Andrei Tivontchik

Personal information
- Native name: Андрэй Цівончык
- Nationality: German
- Born: 13 July 1970 (age 55) Gorkiy, Russian SFSR, Soviet Union
- Height: 1.85 m (6 ft 1 in)
- Weight: 78 kg (172 lb)

Sport
- Country: Belarus Germany
- Sport: Athletics
- Event: Pole vault

Achievements and titles
- Personal best: 5.95 m (1996)

Medal record
Men's athletics
Representing Germany
Olympic Games
| Bronze medal – third place | 1996 Atlanta | Pole vault |

= Andrei Tivontchik =

German pole vaulter

Andrei Tivontchik (Андрэй Цівончык; born 13 July 1970, in Gorkiy) is a former German pole vaulter. He was Olympic bronze medalist at the 1996 Summer Olympics in Atlanta.

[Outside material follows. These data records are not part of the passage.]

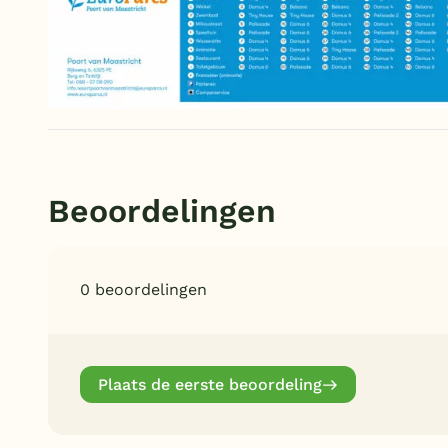
Beoordelingen
0 beoordelingen
Plaats de eerste beoordeling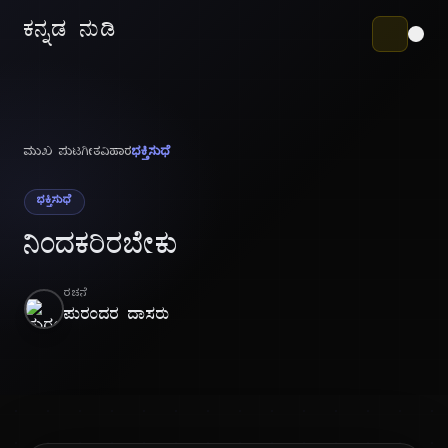
ಕನ್ನಡ ನುಡಿ
ಮುಖ ಪುಟ
ಗೀತವಿಹಾರ
ಭಕ್ತಿಸುಧೆ
ಭಕ್ತಿಸುಧೆ
ನಿಂದಕರಿರಬೇಕು
ರಚನೆ
ಪುರಂದರ ದಾಸರು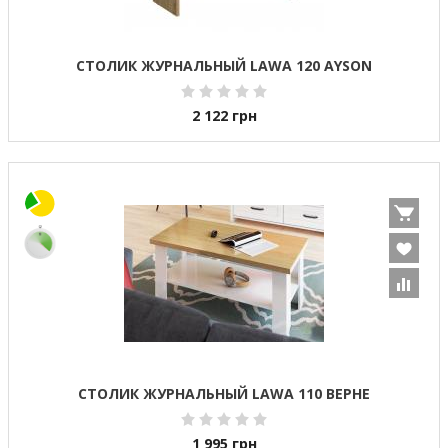
СТОЛИК ЖУРНАЛЬНЫЙ LAWА 120 AYSON
2 122
грн
СТОЛИК ЖУРНАЛЬНЫЙ LAWA 110 ВЕРНЕ
1 995
грн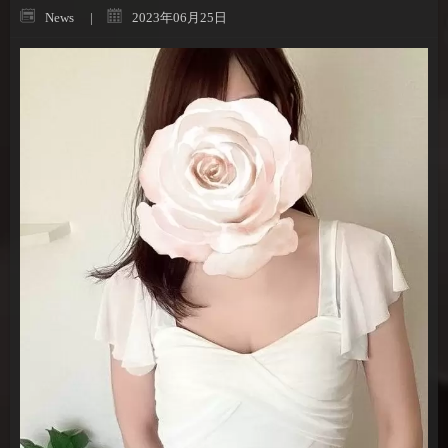
News
2023年06月25日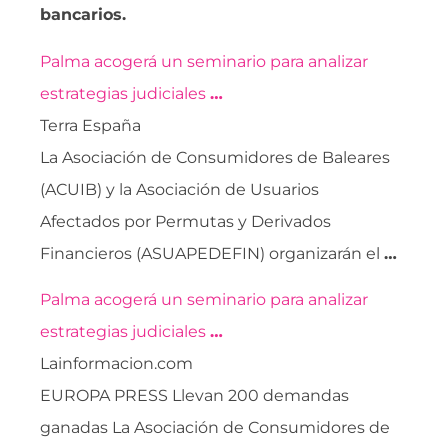
bancarios.
Palma acogerá un seminario para analizar
estrategias judiciales
…
Terra España
La Asociación de Consumidores de Baleares
(ACUIB) y la Asociación de Usuarios
Afectados por Permutas y Derivados
Financieros (ASUAPEDEFIN) organizarán el
…
Palma acogerá un seminario para analizar
estrategias judiciales
…
Lainformacion.com
EUROPA PRESS Llevan 200 demandas
ganadas La Asociación de Consumidores de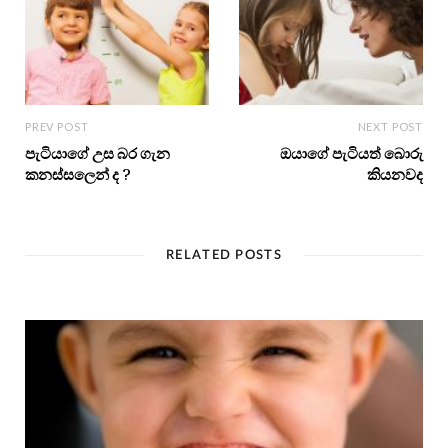
PREV POST
NEXT POST
පැටියාගේ උස බර ගැන
ඔයාගේ පැටියත් බොරු
කනස්සලෙන් ද ?
කියනවද
RELATED POSTS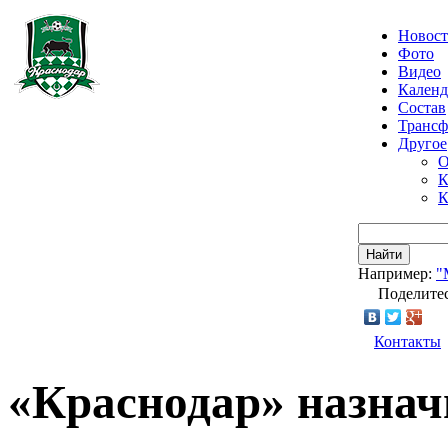
Новос
Фото
Видео
Календ
Состав
Транс
Другое
О
К
К
Найти
Например:
"
Поделитес
Контакты
«Краснодар» назнач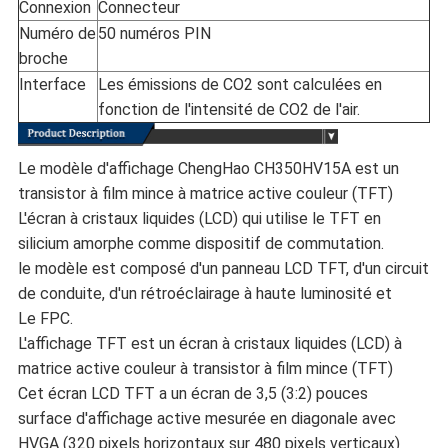
Connexion
Connecteur
Numéro de
50 numéros PIN
broche
Interface
Les émissions de CO2 sont calculées en
fonction de l'intensité de CO2 de l'air.
Le modèle d'affichage ChengHao CH350HV15A est un
transistor à film mince à matrice active couleur (TFT)
L'écran à cristaux liquides (LCD) qui utilise le TFT en
silicium amorphe comme dispositif de commutation.
le modèle est composé d'un panneau LCD TFT, d'un circuit
de conduite, d'un rétroéclairage à haute luminosité et
Le FPC.
L'affichage TFT est un écran à cristaux liquides (LCD) à
matrice active couleur à transistor à film mince (TFT)
Cet écran LCD TFT a un écran de 3,5 (3:2) pouces
surface d'affichage active mesurée en diagonale avec
HVGA (320 pixels horizontaux sur 480 pixels verticaux)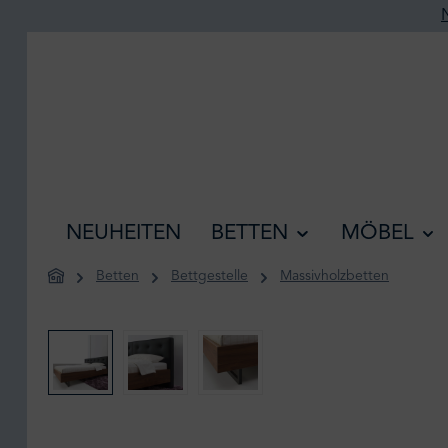
he springen
Zur Hauptnavigation springen
NEUHEITEN
BETTEN
MÖBEL
Betten
Bettgestelle
Massivholzbetten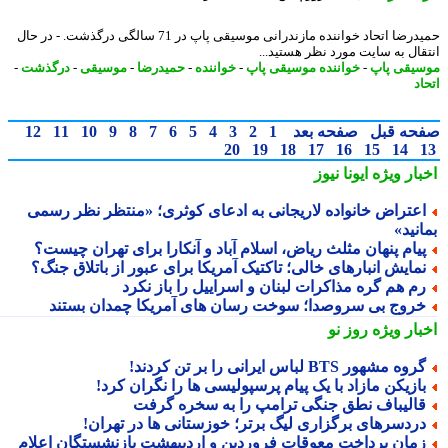
حمیدرضا اتحاد خواننده مازندرانی موسیقی پاپ در 71 سالگی درگذشت. - در ﺣﺎل
ﻘﺎل ﺑﻪ ﺳﺎﯾﺖ ﻣﻮرد ﻧﻈﺮ ﻫﺴﺘﯿﺪ...
یقی پاپ
-
خواننده موسیقی پاپ
-
خواننده
-
حمیدرضا
-
موسیقی
-
درگذشت
-
د
حه قبل
صفحه بعد
1
2
3
4
5
6
7
8
9
10
11
12
20
19
18
17
16
15
14
بار ویژه
ایونا نیوز
عتراض خانواده لاریجانی به ادعای کوثری؛ «منتظر نظر رسمی
نید»
یام پنهان مثلث ریاض، اسلام آباد و آنکارا برای تهران چیست؟
مایش انبارهای خالی؛ تاکتیک آمریکا برای عبور از باتلاق جنگ؟
م هم گره مذاکرات لبنان و اسراییل را باز نکرد
روج بی سروصدا؛ سوخت رسان های آمریکا چمدان بستند
بار ویژه
روز نو
روه مشهور BTS لباس ایرانی را بر تن کردند!
ازیکن مازاد با یک پیام پرسپولیسی ها را نگران کرد!
الیباف نطق جنگی ترامپ را به سخره گرفت
ردسرهای برگزاری لیگ برتر؛ خوزستانی ها در تهران!
مان پرداخت معوقات فروردین و اردیبهشت بازنشستگان اعلام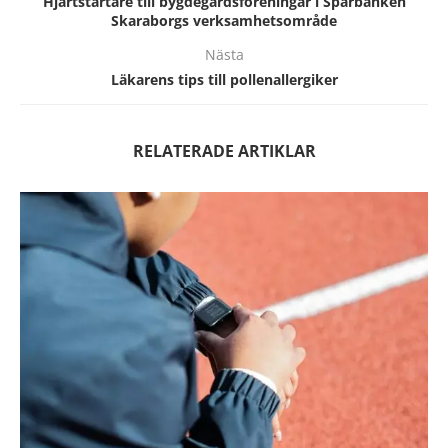
Hjärtstartare till bygdegårdsföreningar i Sparbanken
Skaraborgs verksamhetsområde
Nästa
Läkarens tips till pollenallergiker
RELATERADE ARTIKLAR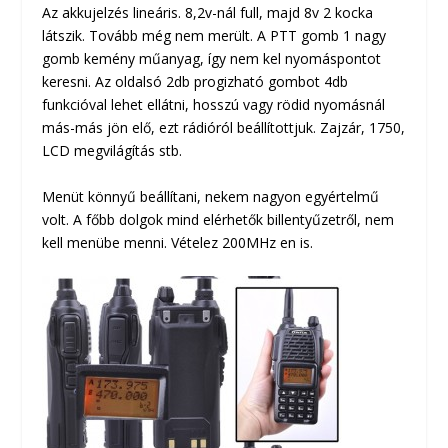
Az akkujelzés lineáris. 8,2v-nál full, majd 8v 2 kocka
látszik. Tovább még nem merült. A PTT gomb 1 nagy
gomb kemény műanyag, így nem kel nyomáspontot
keresni. Az oldalsó 2db progizható gombot 4db
funkcióval lehet ellátni, hosszú vagy rödid nyomásnál
más-más jön elő, ezt rádióról beállítottjuk. Zajzár, 1750,
LCD megvilágítás stb.
Menüt könnyű beállítani, nekem nagyon egyértelmű
volt. A főbb dolgok mind elérhetők billentyűzetről, nem
kell menübe menni. Vételez 200MHz en is.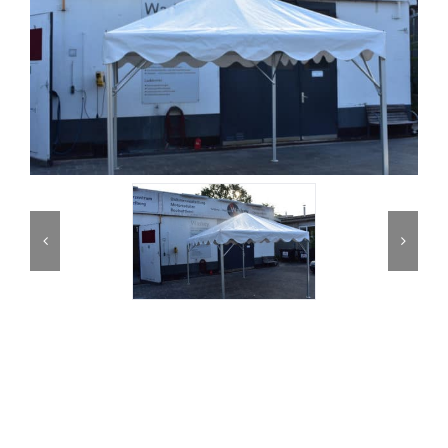
Partner
Kontakt
Journal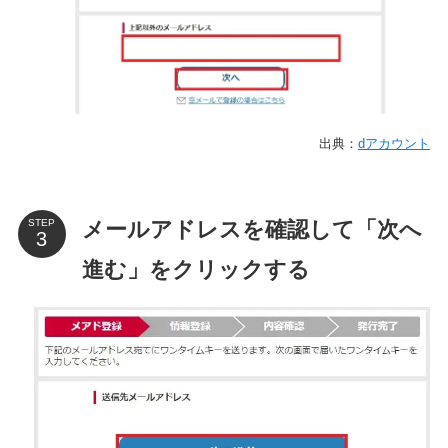
出典：
dアカウント
メールアドレスを確認して「次へ
STEP
進む」をクリックする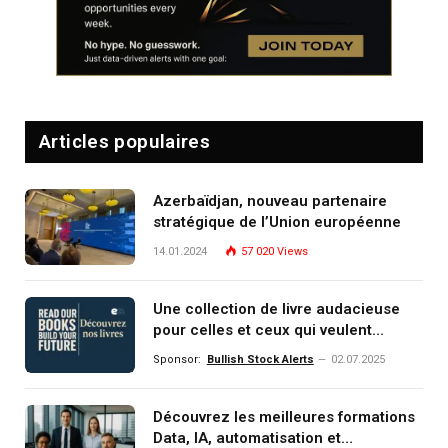
Articles populaires
Azerbaïdjan, nouveau partenaire
stratégique de l’Union européenne
14.01.2024
57 020
Views
Une collection de livre audacieuse
pour celles et ceux qui veulent
comprendre, investir et dominer le
Sponsor:
Bullish Stock Alerts
02.07.2025
monde de demain
Découvrez les meilleures formations
Data, IA, automatisation et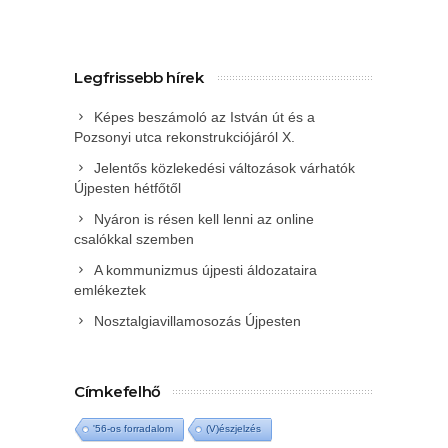
Legfrissebb hírek
Képes beszámoló az István út és a
Pozsonyi utca rekonstrukciójáról X.
Jelentős közlekedési változások várhatók
Újpesten hétfőtől
Nyáron is résen kell lenni az online
csalókkal szemben
A kommunizmus újpesti áldozataira
emlékeztek
Nosztalgiavillamosozás Újpesten
Címkefelhő
'56-os forradalom
(V)észjelzés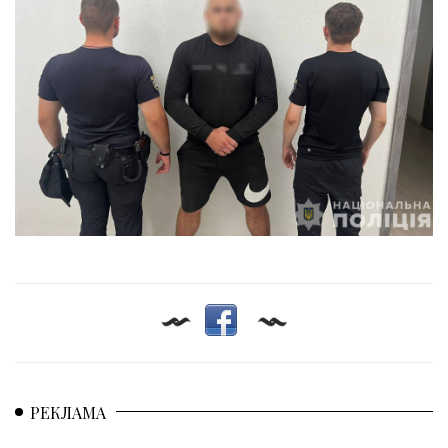
РЕКЛАМА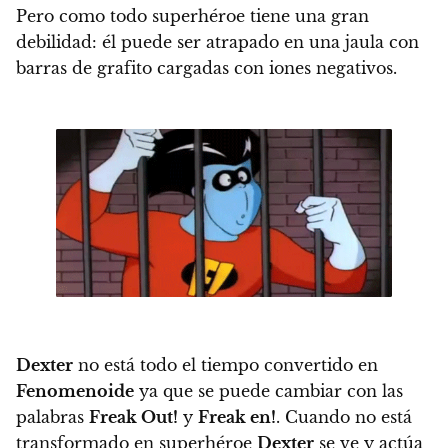
Pero como todo superhéroe tiene una gran
debilidad: él puede ser atrapado en una jaula con
barras de grafito cargadas con iones negativos.
Dexter
no está todo el tiempo convertido en
Fenomenoide
ya que se puede cambiar con las
palabras
Freak Out!
y
Freak en!
.
Cuando no está
transformado en superhéroe
Dexter
se ve y actúa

Tivontchik grew up in the Soviet Union and became a Belarusian citizen after the Soviet dissolution. In 1993 he moved to Germany and became a German citizen. Beginning with the 1994 European Championships he started for the German team. Tivontchik could not take part in the 2000 Olympics and retired in 2001.

His personal best is 5.95 metres, achieved in 1996.

After working as trainer of the national pole vault team of Qatar, Tivontchik returned to Germany in 2004 where he is working as a trainer at LAZ Zweibrücken.